[[ Information given, beginning ]]

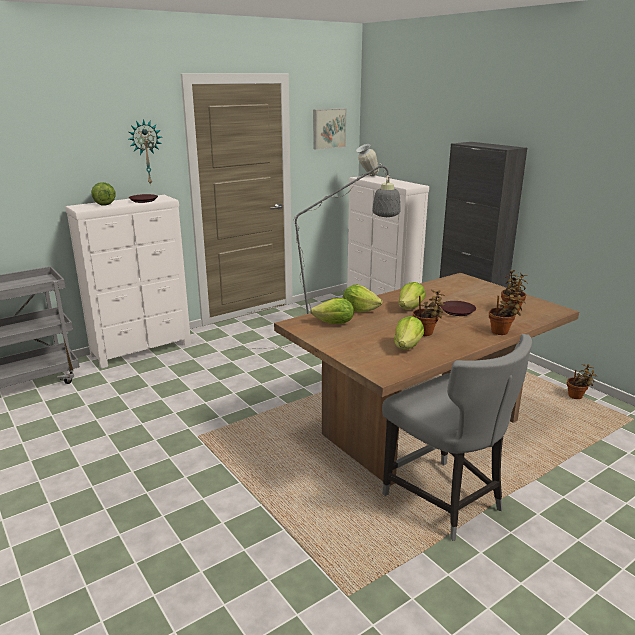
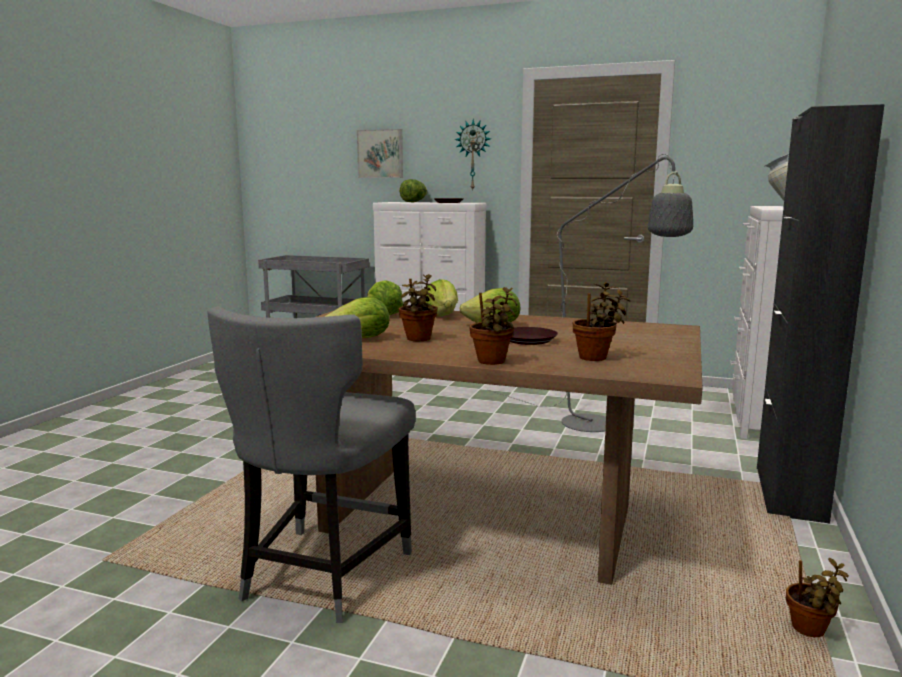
camera: 55 degrees right, 10 degrees down
picture [313,108,346,150] -> picture moved to [357,129,403,178]

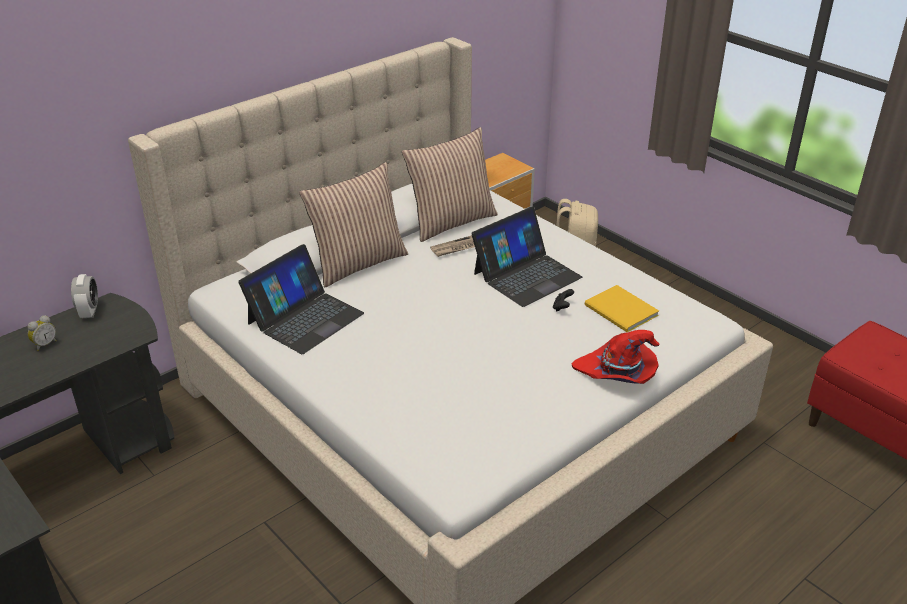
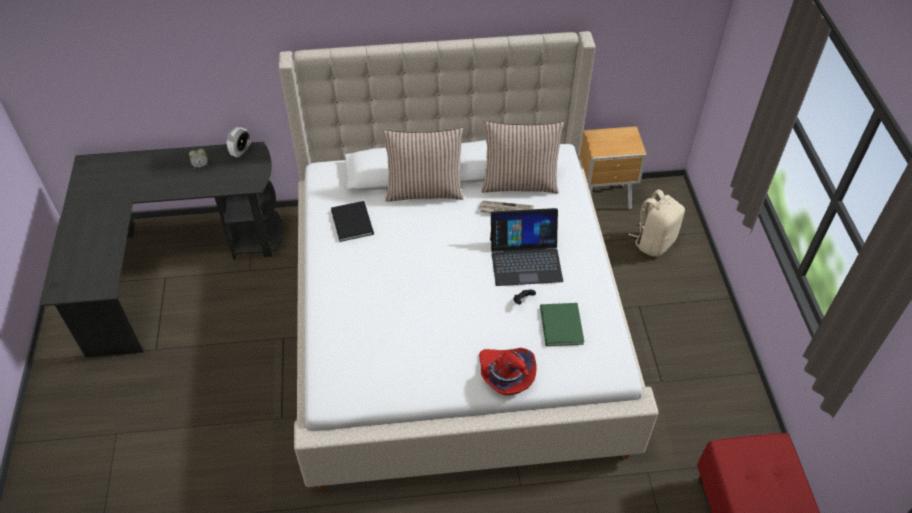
camera: 35 degrees right, 15 degrees up
laptop [238,244,364,354] -> black book [331,201,374,242]
yellow book [584,285,659,332] -> green book [540,303,584,346]

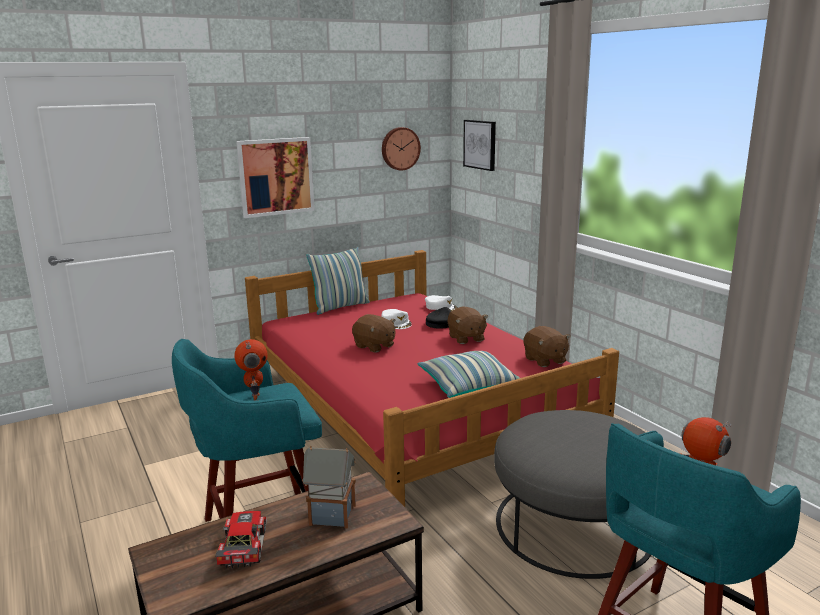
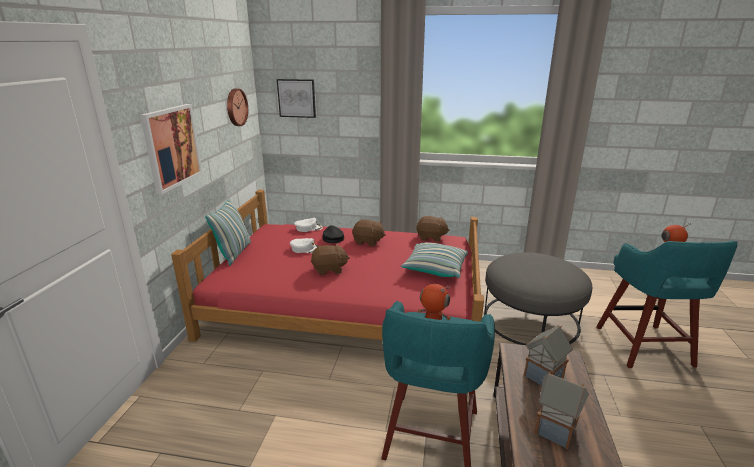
camera: 50 degrees left, 5 degrees up
toy car [215,511,267,569] -> toy house [534,371,589,450]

[[ Information given, end ]]

# [About this task]
Which lines above include the word "degrees"? Pick them out and copy them.

# [Result of the exercise]
camera: 55 degrees right, 10 degrees down
camera: 35 degrees right, 15 degrees up
camera: 50 degrees left, 5 degrees up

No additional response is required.